Shadia Nagui Ibrahim, 47, was charged with "fraud" because her father’s brief conversion to Islam 45 years ago made her legally a Muslim. However her official papers claim she is Christian, said her lawyer Michael Maurice  

In a statement released by French news agency AFP he said she wrote Christianity as her religion on her marriage certificate in 1982, because she was "unaware" that her father’s conversion to Islam two decades earlier had made her "a Muslim".

Her father, Nagui Ibrahim, left home in 1962 when daughter Shadia was two years old, converted to Islam and took on the Muslim name Mustafa. Three years later he reconciled with his wife and re-converted to Christianity. In the process, he reportedly got someone to forge his documents back to say he was Christian.

STATE RELUCTANT

State reluctance to allow citizens to put their religion of choice on national identity cards means many seek forged documents that can result in criminal prosecution, New York-based Human Rights Watch said in a report earlier this month.

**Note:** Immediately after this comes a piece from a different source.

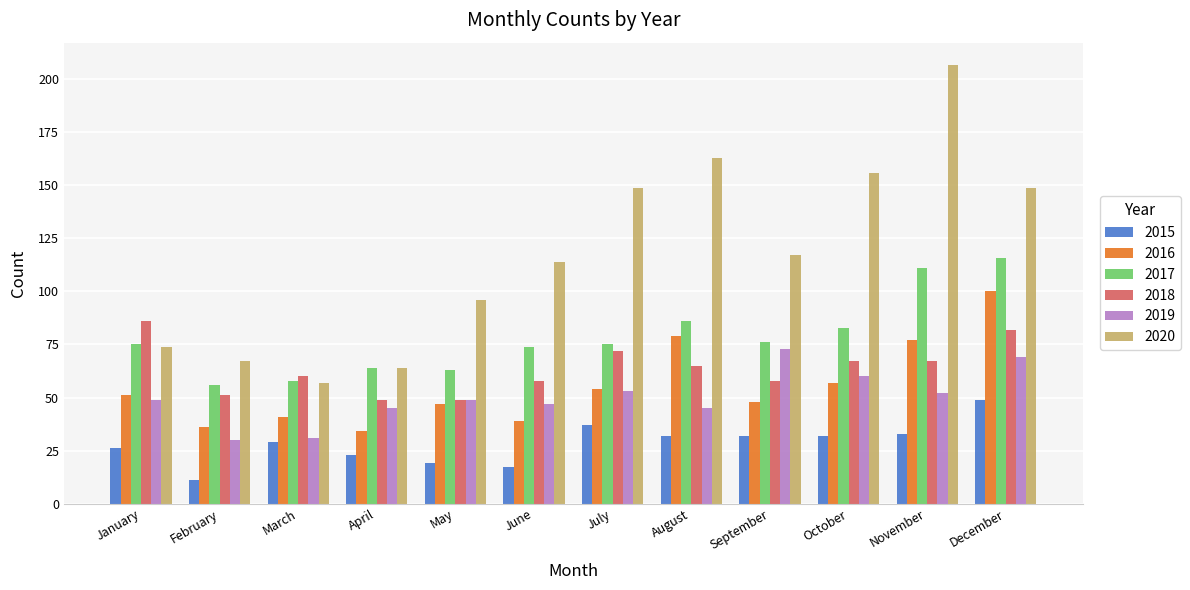

Is the value of 2017 at June greater than the value of 2020 at December?

No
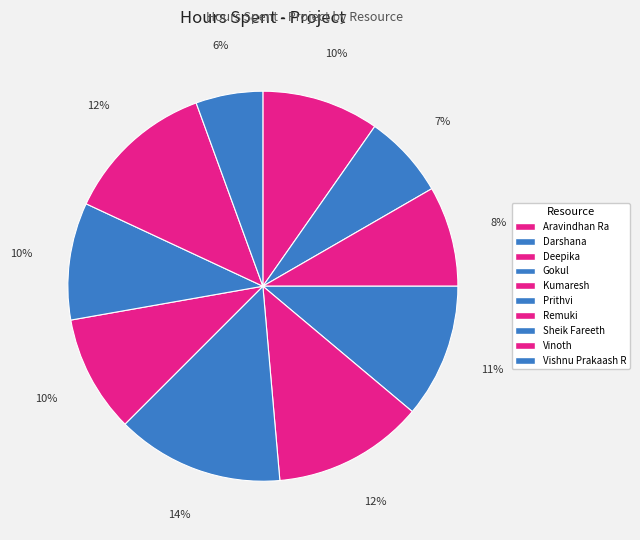

How many slices are in this pie chart?

10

In 1996, the man who forged Ibrahim’s documents was reportedly detained for falsifying dozens of documents and confessed to changing Ibrahim’s papers. Authorities detained Ibrahim and also informed his daughter that on paper, Ibrahim was still a Muslim and therefore so was she, AFP said.

Children in Egypt automatically take their father’s religion. Under Egyptian law it is also illegal for a Muslim woman to marry a Christian man, analysts say. Shadia Nagui Ibrahim was charged with "providing false information on official documents" for stating she was Christian on her marriage certificate. After a lengthy trial, she was sentenced to three years in absentia in 2000 but the case was subsequently dropped.

AGAIN DETAINED

She was detained again in August this year and sentenced to three years on Wednesday, November 21,  after just one brief court session, her lawyer told AFP. It comes amid growing pressure on Egypt’s minority Christians, who comprise about 10 percent of the population, rights groups say.

Egyptian security forces and authorities have been accused by rights groups of not doing enough to halt Islamic extremism. However this week, Egyptian police arrested three Egyptian Muslims accused of killing two Christians, security sources said.

Reuters news agency quoted officials as saying police arrested the three in Kosheh in southern Egypt and charged them with killing Wasfy Sadeq Ishak, 45, and his nephew Karam Philippe Androus, 18, in October.

The motives of the killings were not immediately clear, but disputes have often been related to land, conversions and marriage. (With BosNewsLife Senior Special Correspondent Eric Leijenaar).